3. BÖLÜM

945 54 19
                                    

Yansın, zaten yanıyor
Bi' boşluk var yeri dolmuyor

Eve geçeli çok olmamıştı, dayanamamış tepsiyi bırakmak için girdiğim onun odasından elim dolu çıktığımda dayanamamış hızla tepsiyi mutfağa atıp, annemlere eve geçip uzanacağımı söylemiştim. İtiraz etmemiş, onaylamıştı.

Şimdi ise içimde sıkışan hislerle baş etmeye çalışırken öylece yatakta uzanıyordum. Derin bir nefes aldım, bu yollar beni yoruyordu.

Derdine derman olması gereken insanın sana dert olması, yuva bildiğim dört duvarı terk etmek gibiydi.

Esra.

Savaş'la 2 yıl önce başlayan ilişkileri 7 ay sürmüş, bir anda ayrılmaları kulağıma ansızın gelmişti. Onları birlikte ilk gördüğüm gün hâlâ zihnimin kuytu köşelerindeydi. Camda öylece dışarı bakıyordum, aklımda aynı sima içimde aynı buruk heyecan. Umutsuzdum ama içimde yine de bir yudumluk heyecan vardı. O heyecan da zaten onları sokakta lojmana, güvenlik kapısından girerken görmemle kırgınlığa dönüşmüştü. O günden sonra ki tüm sabahlara umutsuz gözler ve hislerle uyanmıştım. Öyle çok üzülmüştüm ki, o gün Gülizar'a nasıl koştuğumu ben biliyordum. O gün felaketti.

İlk kalp ağrım, ilk fırtınamdı.

Onlar ayrılana dek, Savaş'tan kaçabildiğim kadar kaçmış, bi' kalbimle baş edememiştim. Bi' kalbimin aklımla zoru vardı. Nereye gidersem, ne kadar kaçarsam kaçayım hepsi boşaydı. İşin içinde kalp olunca aklından ne kadar savurursan savur, ne kadar unutabilirsen unut günün birinde kalp acıya alışmış, göğsün artık o acıyı yeri olarak bilmişti.

Geçmiyordu.

Ayrılık sebeplerini ne ben ne Gülizar biliyordu. Ayrılmalarına rağmen hâlâ Esra yerinde rahat durmuyordu. Belki de birliktelerdi, kim bilir?

"Kız hem onun yareni burada bırakır mı burayı?"

Hislerimden haberin olsa; bir derdim olduğunu, bir sevdanın içine düştüğümden haberin olsa, yine de o cümleyi o masada kurar mıydın anne?

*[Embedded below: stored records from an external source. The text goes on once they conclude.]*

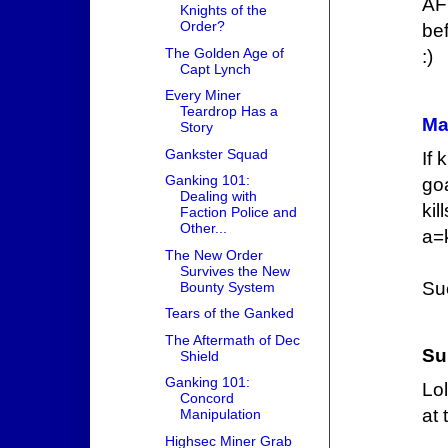
AF
Knights of the
Order?
bef
The Golden Age of
:)
Capt Lynch
Every Miner
Teardrop Has a
Ma
Story
Gankster Squad
If 
Ganking 101:
go
Dealing with
ki
Faction Police and
Other...
a=
The New Order
Survives the New
Su
Bounty System
Tears of the Ganked
The Aftermath of Dec
Su
Shield
Ganking 101:
Lo
Concord
at 
Manipulation
Highsec Miner Grab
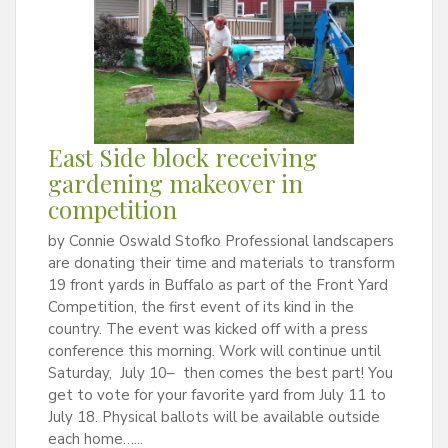
East Side block receiving
gardening makeover in
competition
by Connie Oswald Stofko Professional landscapers
are donating their time and materials to transform
19 front yards in Buffalo as part of the Front Yard
Competition, the first event of its kind in the
country. The event was kicked off with a press
conference this morning. Work will continue until
Saturday, July 10– then comes the best part! You
get to vote for your favorite yard from July 11 to
July 18. Physical ballots will be available outside
each home…...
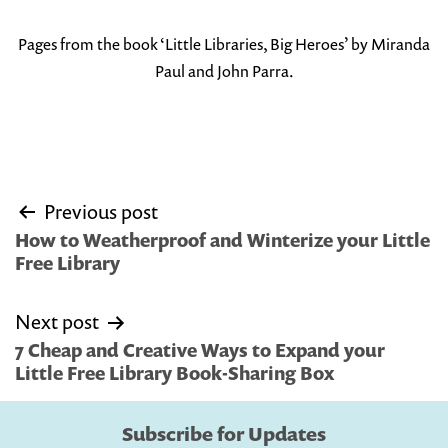
Pages from the book ‘Little Libraries, Big Heroes’ by Miranda
Paul and John Parra.
Post
Previous post
navigation
How to Weatherproof and Winterize your Little
Free Library
Next post
7 Cheap and Creative Ways to Expand your
Little Free Library Book-Sharing Box
Subscribe for Updates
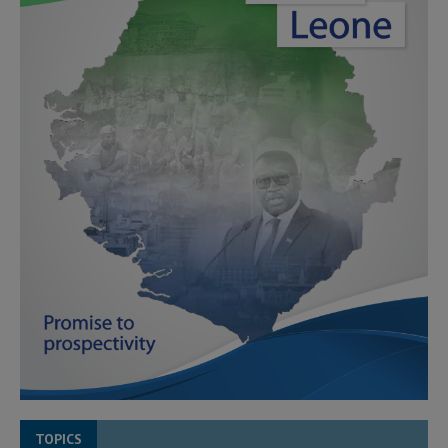
TOPICS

Titrek bir nefes alarak aldım telefonumu elime, parmaklarım sanki yolu biliyormuş gibi galerime girdiğinde o fotoğrafa tıkladım. Kış ayında çekilmişti fotoğraf, üstünde avuçlarımı terleten askeri üniforması ile iri bedeni düz dururken, kafasını kaşları çatık, sert çene kasları belli olacak şekilde yana çevirmişti, yan profili öyle güzeldi ki bakmaya doyamıyordu insan. Kocamandı. Elindeki silaha kaydı harelerim, silah tutmaktan nasır tutmuş elleri, o çok güzeldi.

"Nasıl özledim seni?" diye fısıldadım burnum sızladığında, derin bir nefes aldığımda yatakta yan dönüp fotoğrafa bakmaya devam edecektim ki, zil çalmıştı. Sanki biri görmüş gibi kapı çaldığında, hızla telefonu kapatmış yastığın altına saklamıştım.

Bunu nedensiz hep yapıyordum.

Yataktan kalktığımda, odadan çıkıp kapıya ilerledim. Elimle kulpu kavrayıp kapıyı açtığımda göz açıma giren abimle kocaman gülümsedim. "Abi," dediğimde kaşlarını kaldırarak bana baktı. Bıkkın bir nefes verdiğinde, kıkırdadım. Her kapıyı ona açtığımda bunu demekten vazgeçmeyecektim.

"Abim," dediğinde kıkırdamam büyümüş ayakkabılarını çıkartıp içeri girmiş, gözlerim karşı dairenin kapısına anlık değip kapıyı kapattığımda hızla kollarını sımsıkı bana sarmıştı. Kollarımı ona doladığımda boğulacaktım. Yürümeye başladığımızda, "hiç sıkılmayacaksın değil mi, her kapıyı açtığında hoşgeldin demek yerine abi demeyi?" dedi burnumu sıktığında.